Ao negar a liminar, o desembargador lembrou que já tinha indeferido o pedido em outro Habeas Corpus, na fase de prisão temporária. O magistrado relata que a defesa teria desistido do primeiro processo ainda no mês passado.

“Agora, já na fase da prisão preventiva, impetra o presente writ buscando a revogação de sua custódia, pois, no seu modo de ver, desprovida de adequada fundamentação, bem como possivelmente desproporcional em relação a eventual pena a ser aplicada em caso de futura sentença penal condenatória. Sustenta, ainda, que não teria sido demonstrada a diferença fática entre os acusados que permaneceram custodiados e aqueles que foram beneficiados com liberdade provisória”, resumiu o magistrado. Citando trechos da decisão da juíza Daniela Mie Murai, Solimene negou o pedido por entender que não estariam provadas “ilegalidade flagrante do ato ou abuso de poder da Autoridade” da magistrada. “Não podemos desqualificar os comandos judiciários exarados no 1º grau, mesmo porque até aqui só dispomos de algumas peças e escolhidas pelos pacientes. Noutras palavras, por enquanto não dispomos de oportunidade para conferir a suposta arbitrariedade”, considerou.
O relator ainda considerou que o fato de o vereador ser primário, com bons antecedentes e residência fixa, “não se mostra obstáculo ao decreto de prisão”.
“Nenhum Juiz delibera sobre prisão a partir de situações hipotéticas, mas diante de um caso real, concreto, verdadeiro, que será objeto de discussão sob o pálio do contraditório, de molde que aqui não se viola verbete algum de qualquer das Cortes superiores. O flagrante, o inquérito reportam circunstâncias históricas postas no mundo tridimensional, inadequado cogitar-se estarmos aqui realizando perseguição em relação a esta ou aquela modalidade criminosa”, considerou ao pedir informações à juíza.

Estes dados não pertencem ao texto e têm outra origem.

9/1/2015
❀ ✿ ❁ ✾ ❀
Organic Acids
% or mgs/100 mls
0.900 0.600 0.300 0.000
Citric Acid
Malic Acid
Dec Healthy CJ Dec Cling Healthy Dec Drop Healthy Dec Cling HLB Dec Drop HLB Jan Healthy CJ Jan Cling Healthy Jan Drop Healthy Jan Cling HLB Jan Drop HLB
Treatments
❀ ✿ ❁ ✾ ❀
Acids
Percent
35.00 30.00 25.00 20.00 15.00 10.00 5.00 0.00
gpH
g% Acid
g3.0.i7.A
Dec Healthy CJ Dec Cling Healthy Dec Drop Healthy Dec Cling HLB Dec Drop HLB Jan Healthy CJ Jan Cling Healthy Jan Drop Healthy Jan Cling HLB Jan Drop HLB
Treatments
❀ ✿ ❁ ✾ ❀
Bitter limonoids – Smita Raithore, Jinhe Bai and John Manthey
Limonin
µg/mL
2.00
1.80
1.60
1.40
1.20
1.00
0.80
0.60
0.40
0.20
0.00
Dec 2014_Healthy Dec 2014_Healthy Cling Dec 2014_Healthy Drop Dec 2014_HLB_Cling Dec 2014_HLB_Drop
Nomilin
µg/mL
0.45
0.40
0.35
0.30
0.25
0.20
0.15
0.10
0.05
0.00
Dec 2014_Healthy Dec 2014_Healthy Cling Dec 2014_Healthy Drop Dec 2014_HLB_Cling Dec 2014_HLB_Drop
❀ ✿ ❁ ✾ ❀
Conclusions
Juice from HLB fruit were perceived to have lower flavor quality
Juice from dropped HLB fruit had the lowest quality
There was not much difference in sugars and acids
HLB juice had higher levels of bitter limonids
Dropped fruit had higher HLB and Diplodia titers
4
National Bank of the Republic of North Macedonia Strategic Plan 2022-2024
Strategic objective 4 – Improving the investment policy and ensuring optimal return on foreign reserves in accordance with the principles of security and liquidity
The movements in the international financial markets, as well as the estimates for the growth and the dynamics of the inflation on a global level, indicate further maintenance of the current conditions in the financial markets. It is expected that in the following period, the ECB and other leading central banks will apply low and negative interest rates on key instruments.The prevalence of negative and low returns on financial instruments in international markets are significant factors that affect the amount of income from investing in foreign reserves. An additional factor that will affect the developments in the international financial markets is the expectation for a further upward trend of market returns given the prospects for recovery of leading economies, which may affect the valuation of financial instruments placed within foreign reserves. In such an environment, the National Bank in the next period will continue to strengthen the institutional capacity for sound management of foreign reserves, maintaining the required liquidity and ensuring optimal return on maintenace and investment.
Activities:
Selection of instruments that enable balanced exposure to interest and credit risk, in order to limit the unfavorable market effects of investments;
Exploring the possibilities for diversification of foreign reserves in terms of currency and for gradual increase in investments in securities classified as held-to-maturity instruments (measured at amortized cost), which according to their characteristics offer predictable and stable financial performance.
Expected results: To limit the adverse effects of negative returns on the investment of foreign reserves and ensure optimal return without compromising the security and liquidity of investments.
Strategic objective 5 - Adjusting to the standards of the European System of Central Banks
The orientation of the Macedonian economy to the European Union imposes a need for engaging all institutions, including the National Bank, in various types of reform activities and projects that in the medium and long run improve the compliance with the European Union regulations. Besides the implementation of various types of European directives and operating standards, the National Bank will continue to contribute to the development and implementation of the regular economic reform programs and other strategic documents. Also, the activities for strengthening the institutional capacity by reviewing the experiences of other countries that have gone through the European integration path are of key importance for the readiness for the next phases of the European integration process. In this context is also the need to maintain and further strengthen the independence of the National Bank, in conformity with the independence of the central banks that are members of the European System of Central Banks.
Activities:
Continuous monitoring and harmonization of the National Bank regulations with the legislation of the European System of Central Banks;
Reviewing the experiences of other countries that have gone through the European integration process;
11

O vereador está preso desde o dia 14 de setembro após denúncia do Grupo de Atuação Especial Contra o Crime Organizado (Gaeco) por suposta participação em esquema de fraudes em licitações. Por meio do advogado Cássio Spósito, o vereador nega veementemente as suspeitas. A reportagem de O Regional não conseguiu contato com o advogado na tarde de segunda-feira, dia 9.